### Records for this exercise
:::::

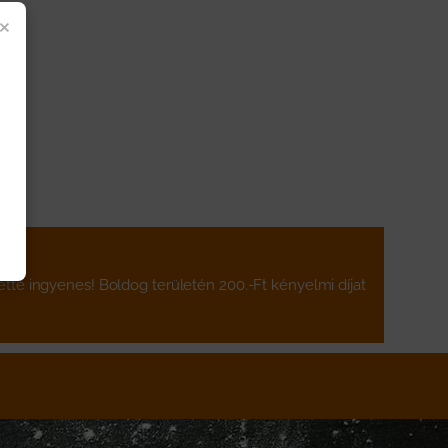
×
ette ingyenes! Boldog területén 200.-Ft kényelmi díjat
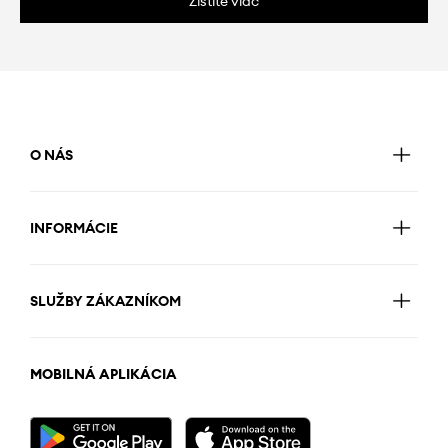
Zistite viac
O NÁS
INFORMÁCIE
SLUŽBY ZÁKAZNÍKOM
MOBILNÁ APLIKÁCIA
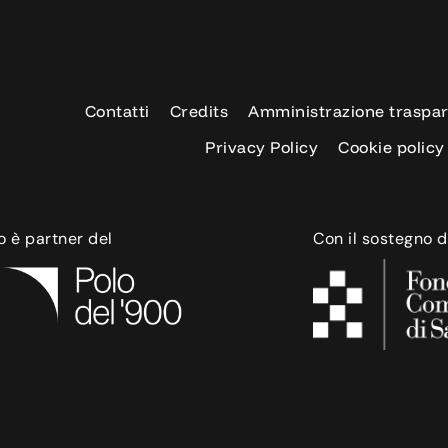
Contatti
Credits
Amministrazione traspa
Privacy Policy
Cookie policy
o è partner del
Con il sostegno d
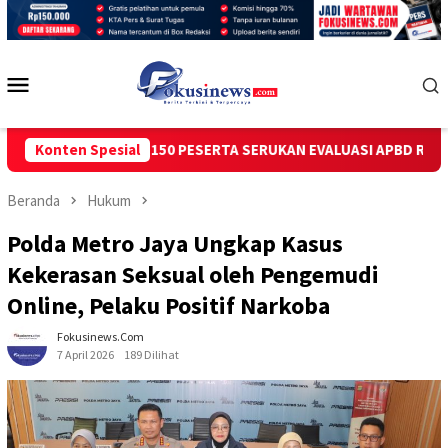
Loncat
ke
konten
Menu
Mobile
U CIKEDAL 150 PESERTA SERUKAN EVALUASI APBD Rp9,49 MILIAR
Konten Spesial
Beranda
Hukum
Polda Metro Jaya Ungkap Kasus
Kekerasan Seksual oleh Pengemudi
Online, Pelaku Positif Narkoba
Fokusinews.com
7 April 2026
189 Dilihat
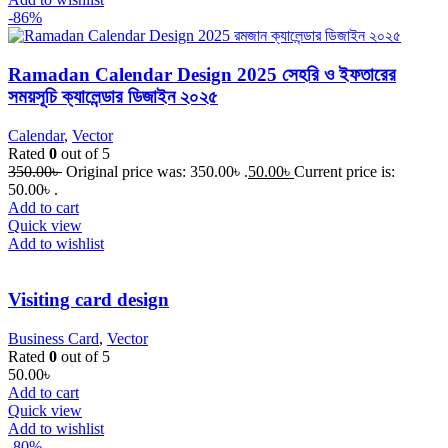
-86%
Ramadan Calendar Design 2025 সেহরি ও ইফতারের
সময়সূচি ক্যালেন্ডার ডিজাইন ২০২৫
Calendar
,
Vector
Rated
0
out of 5
350.00
৳
Original price was: 350.00৳ .
50.00
৳
Current price is:
50.00৳ .
Add to cart
Quick view
Add to wishlist
Visiting card design
Business Card
,
Vector
Rated
0
out of 5
50.00
৳
Add to cart
Quick view
Add to wishlist
-80%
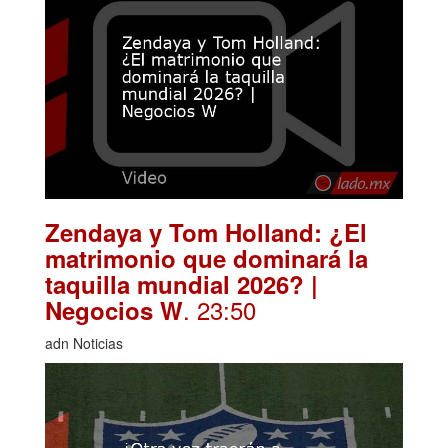
Zendaya y Tom Holland: ¿El
matrimonio que dominará la
taquilla mundial 2026? |
. 23:50
Negocios W
adn Noticias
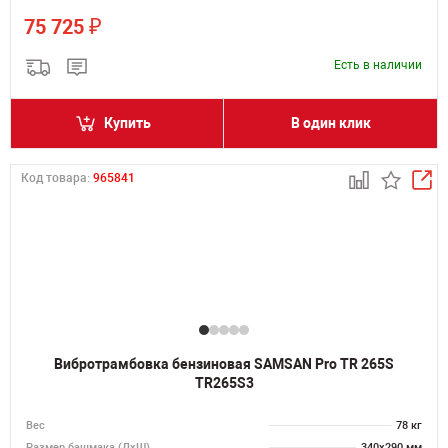
₽
75 725
Есть в наличии
Купить
В один клик
Код товара:
965841
Вибротрамбовка бензиновая SAMSAN Pro TR 265S
TR265S3
Вес
78 кг
Размер башмака (ДхШ)
340х290 мм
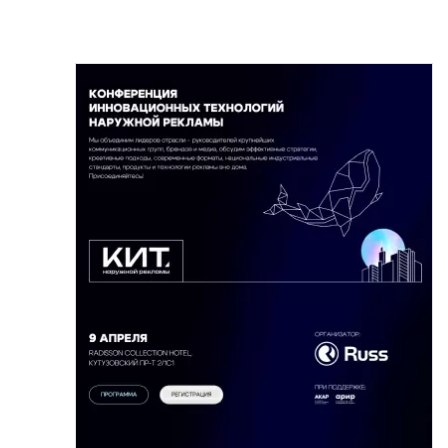
Продвижение на Wildberries
Продвижение на Ozon
Магазин на Яндекс Маркете
Кейсы
Отзывы клиентов
Наша команда
Миссия
Акции
Контакты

:::::

### Task goal
What lines above mention "Calendar"? Copy each one.

### Your solution
Ramadan Calendar Design 2025 সেহরি ও ইফতারের
Calendar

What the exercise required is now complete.